— Excerpted passage —

Bean and Lady Jane sat on the sidewalk of a deli in Warwick, NY, near the beginning of the Appalachian Trail's entrance to New Jersey, chowing down sandwiches and sodas; food they hiked seven miles off the Trail to get. Their rat terrier munched with them, part of this happy AT through-hiker group. Two tall, stuffed backpacks leaned against the wall, bulging with gear to last them from West Virginia to Maine. It took a month to make it to Jersey--and they saw three bears on the trail--all here. Spirit sparkled in their eyes. Their smiles and words encapsulated me. Now, my own soon-to-be adventure on the Jersey AT demanded to be done. I told them my hiker buddy and I, both women in our 50s, aren't hikers, never camped out nor tossed food over tree branches to keep it away from hungry, wild animals. Lady Jane encouraged me "You don't have to get in shape before you go on the trail. The trail will get you in shape."
Friday noon-- We toss our gear into Kathleen's car and hop in with Petey, my 125 pound German shepherd cross. (My vet warned me a week ago, "I hate to tell you this, but that dog's no athlete."). The plan is to hike from the Gap to High Point in four days and three nights, arriving there on Monday. At the Dunnfield Creek parking lot off Route 80 near the Delaware Water Gap we get ourselves together, so to speak. Our goal today is to make it to Mohican Outdoor Center, nine miles northeast and uphill, high above Blairstown.

— Extracted records —
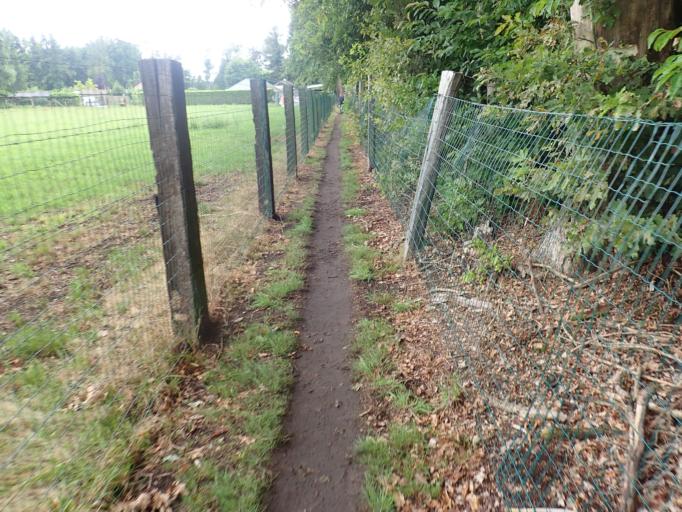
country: BE
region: Flanders
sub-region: Provincie Antwerpen
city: Lille
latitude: 51.2711
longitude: 4.8061
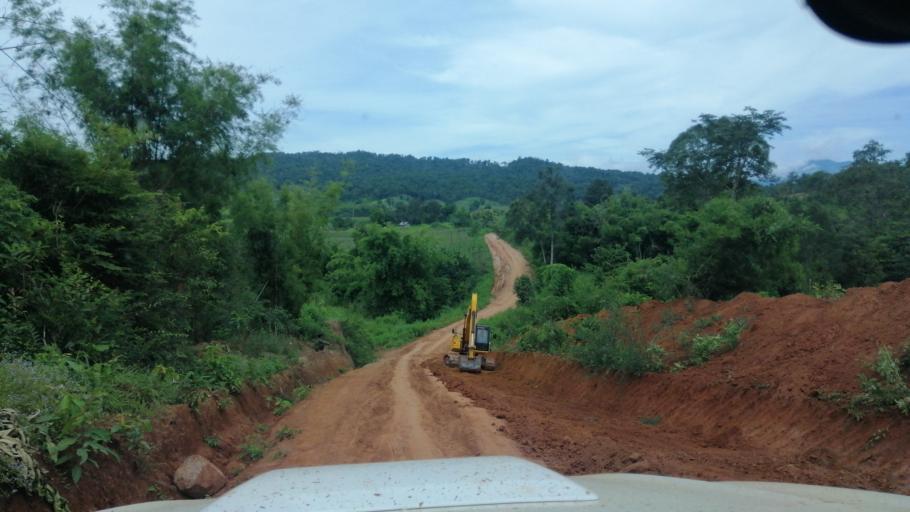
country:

— Challenges —
a – From the Appalachian Trail account, translate this sentence into Spanish: "Two tall, stuffed backpacks leaned against the wall, bulging with gear to last them from West Virginia to Maine."
b – In the Appalachian Trail account, what is the hikers' goal for Friday?

— Answers for this exercise —
a – Dos mochilas altas y repletas estaban apoyadas contra la pared, abultadas con equipo suficiente para llevarlos desde Virginia Occidental hasta Maine.

b – To reach Mohican Outdoor Center, nine miles northeast and uphill, high above Blairstown.